Lines below containing the word "Vieques" should be copied out.
[[ RECORDS SUPPLIED, beginning ]]
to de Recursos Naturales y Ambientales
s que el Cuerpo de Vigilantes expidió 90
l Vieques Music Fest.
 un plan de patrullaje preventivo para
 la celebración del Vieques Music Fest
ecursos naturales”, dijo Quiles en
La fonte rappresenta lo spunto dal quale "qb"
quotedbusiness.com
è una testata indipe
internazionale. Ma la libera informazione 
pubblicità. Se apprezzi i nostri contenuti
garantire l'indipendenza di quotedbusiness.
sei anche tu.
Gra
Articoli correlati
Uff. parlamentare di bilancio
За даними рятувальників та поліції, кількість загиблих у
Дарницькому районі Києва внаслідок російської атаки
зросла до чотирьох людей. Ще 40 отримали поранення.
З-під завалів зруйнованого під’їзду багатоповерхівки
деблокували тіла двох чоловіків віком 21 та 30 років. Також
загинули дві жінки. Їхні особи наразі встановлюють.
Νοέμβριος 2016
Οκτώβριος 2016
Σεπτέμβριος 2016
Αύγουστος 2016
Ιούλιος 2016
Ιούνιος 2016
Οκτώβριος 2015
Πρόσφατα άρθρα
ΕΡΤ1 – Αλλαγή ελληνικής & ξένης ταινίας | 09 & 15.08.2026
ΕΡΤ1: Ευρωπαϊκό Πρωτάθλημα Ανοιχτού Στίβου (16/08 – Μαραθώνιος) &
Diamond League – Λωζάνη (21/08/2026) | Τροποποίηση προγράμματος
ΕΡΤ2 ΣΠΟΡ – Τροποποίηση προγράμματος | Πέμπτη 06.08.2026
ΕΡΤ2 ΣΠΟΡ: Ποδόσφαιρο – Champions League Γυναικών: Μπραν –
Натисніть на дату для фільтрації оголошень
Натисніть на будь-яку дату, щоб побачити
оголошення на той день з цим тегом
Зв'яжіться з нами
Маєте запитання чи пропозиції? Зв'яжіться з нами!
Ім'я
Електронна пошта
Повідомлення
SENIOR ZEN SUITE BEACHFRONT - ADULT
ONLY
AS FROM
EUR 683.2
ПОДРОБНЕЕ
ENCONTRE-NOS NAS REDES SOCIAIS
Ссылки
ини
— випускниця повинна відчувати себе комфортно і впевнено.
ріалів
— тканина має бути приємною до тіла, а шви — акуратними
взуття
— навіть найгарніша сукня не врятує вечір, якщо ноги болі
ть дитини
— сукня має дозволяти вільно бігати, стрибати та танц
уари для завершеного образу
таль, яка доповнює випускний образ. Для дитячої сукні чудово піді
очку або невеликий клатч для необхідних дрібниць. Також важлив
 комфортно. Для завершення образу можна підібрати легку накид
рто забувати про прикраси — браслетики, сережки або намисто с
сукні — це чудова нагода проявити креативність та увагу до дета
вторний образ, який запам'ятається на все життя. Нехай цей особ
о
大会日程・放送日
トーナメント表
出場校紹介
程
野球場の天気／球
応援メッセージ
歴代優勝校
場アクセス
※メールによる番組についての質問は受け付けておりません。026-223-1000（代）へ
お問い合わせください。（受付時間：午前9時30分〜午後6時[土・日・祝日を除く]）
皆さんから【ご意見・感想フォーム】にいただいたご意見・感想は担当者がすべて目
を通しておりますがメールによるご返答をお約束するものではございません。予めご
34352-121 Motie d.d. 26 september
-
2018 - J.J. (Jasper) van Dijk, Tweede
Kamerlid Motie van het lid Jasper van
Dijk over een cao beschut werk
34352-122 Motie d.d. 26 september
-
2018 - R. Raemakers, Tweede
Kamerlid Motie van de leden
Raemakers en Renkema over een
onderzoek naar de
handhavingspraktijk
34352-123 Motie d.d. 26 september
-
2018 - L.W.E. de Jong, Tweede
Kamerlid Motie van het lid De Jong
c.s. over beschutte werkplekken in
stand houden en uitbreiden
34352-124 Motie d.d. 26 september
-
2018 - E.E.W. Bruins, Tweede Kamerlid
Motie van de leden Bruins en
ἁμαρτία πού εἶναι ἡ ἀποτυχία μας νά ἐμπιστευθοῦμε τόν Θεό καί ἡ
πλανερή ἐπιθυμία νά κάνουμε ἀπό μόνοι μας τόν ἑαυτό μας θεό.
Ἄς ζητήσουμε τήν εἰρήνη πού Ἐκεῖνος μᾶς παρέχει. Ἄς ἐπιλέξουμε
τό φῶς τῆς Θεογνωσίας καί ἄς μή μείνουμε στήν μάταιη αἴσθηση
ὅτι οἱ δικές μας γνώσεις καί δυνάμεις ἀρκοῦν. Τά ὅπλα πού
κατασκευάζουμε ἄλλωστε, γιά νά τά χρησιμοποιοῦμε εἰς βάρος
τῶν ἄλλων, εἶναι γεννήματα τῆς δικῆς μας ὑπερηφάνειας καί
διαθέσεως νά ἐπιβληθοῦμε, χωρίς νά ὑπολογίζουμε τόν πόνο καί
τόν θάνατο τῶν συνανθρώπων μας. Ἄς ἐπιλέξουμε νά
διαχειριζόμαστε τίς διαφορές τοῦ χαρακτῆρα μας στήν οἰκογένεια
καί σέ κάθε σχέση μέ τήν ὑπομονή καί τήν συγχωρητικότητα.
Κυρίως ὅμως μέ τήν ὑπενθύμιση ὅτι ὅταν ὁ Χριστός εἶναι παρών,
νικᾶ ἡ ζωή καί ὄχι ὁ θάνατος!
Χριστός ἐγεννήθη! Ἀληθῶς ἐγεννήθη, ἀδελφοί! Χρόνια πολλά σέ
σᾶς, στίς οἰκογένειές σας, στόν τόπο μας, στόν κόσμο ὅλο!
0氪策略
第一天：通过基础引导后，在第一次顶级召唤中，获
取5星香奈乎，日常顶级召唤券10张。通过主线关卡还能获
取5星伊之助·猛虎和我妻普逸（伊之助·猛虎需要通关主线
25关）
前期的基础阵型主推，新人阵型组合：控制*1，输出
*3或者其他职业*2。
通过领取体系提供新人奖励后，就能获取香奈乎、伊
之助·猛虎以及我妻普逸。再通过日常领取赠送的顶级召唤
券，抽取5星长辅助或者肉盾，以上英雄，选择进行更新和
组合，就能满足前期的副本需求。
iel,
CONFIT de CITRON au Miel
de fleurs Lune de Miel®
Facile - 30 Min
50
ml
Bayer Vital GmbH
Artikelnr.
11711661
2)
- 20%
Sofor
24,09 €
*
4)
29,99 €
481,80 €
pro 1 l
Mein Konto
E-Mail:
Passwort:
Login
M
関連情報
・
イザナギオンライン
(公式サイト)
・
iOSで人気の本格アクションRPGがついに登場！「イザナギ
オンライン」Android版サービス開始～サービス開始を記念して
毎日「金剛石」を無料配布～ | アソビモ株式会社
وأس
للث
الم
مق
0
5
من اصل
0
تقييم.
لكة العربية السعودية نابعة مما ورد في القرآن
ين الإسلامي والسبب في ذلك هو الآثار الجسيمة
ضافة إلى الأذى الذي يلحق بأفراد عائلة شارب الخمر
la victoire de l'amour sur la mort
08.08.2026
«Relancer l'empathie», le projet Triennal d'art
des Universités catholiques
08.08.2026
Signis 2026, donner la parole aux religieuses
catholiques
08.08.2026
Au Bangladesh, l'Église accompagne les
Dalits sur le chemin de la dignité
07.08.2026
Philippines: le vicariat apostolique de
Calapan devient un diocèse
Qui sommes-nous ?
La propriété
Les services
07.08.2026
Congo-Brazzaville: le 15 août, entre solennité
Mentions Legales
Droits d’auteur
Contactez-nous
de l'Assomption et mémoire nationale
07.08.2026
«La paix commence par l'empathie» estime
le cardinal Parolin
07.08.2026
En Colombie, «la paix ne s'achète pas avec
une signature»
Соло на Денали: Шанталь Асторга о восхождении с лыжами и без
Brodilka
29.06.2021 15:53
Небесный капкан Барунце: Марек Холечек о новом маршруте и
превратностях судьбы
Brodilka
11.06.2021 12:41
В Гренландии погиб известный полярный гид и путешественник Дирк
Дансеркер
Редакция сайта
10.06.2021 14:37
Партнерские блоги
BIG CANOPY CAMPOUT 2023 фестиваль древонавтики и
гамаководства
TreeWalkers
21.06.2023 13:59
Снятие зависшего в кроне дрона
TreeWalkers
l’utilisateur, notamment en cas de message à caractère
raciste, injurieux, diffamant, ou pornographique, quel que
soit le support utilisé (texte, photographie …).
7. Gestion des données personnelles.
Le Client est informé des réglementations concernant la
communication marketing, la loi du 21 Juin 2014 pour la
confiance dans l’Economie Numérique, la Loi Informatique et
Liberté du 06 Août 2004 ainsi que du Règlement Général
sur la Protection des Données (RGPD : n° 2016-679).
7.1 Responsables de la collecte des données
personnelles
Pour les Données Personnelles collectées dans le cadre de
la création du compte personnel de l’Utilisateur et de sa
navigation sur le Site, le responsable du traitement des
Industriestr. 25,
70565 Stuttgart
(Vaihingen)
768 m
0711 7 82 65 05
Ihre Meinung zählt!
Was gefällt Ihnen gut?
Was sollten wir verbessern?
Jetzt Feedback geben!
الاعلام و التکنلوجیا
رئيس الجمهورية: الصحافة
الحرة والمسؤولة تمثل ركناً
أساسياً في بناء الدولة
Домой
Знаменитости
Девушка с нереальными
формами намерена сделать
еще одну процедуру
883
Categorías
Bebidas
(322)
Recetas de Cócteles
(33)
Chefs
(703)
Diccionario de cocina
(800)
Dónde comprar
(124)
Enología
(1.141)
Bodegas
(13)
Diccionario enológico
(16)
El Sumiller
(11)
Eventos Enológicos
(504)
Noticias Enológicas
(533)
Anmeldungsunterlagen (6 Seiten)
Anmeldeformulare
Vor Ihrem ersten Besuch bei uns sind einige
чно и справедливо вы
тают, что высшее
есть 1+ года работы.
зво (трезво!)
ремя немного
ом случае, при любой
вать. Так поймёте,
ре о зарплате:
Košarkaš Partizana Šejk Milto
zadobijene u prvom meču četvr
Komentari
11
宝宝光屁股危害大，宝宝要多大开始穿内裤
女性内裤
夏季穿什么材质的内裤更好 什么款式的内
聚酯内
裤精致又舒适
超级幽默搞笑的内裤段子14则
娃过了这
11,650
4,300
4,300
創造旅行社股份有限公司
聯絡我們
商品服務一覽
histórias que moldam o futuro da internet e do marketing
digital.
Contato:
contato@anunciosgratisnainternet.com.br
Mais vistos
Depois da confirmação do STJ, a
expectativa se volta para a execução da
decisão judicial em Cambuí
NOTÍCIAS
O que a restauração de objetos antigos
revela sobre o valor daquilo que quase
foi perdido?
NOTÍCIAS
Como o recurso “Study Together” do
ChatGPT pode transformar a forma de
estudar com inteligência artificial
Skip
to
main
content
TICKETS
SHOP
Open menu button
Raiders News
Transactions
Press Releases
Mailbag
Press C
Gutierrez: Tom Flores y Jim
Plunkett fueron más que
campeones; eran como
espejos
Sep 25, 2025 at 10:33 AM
[[ RECORDS SUPPLIED, end ]]
### ANSWER TO THIS TASK
l Vieques Music Fest.
 la celebración del Vieques Music Fest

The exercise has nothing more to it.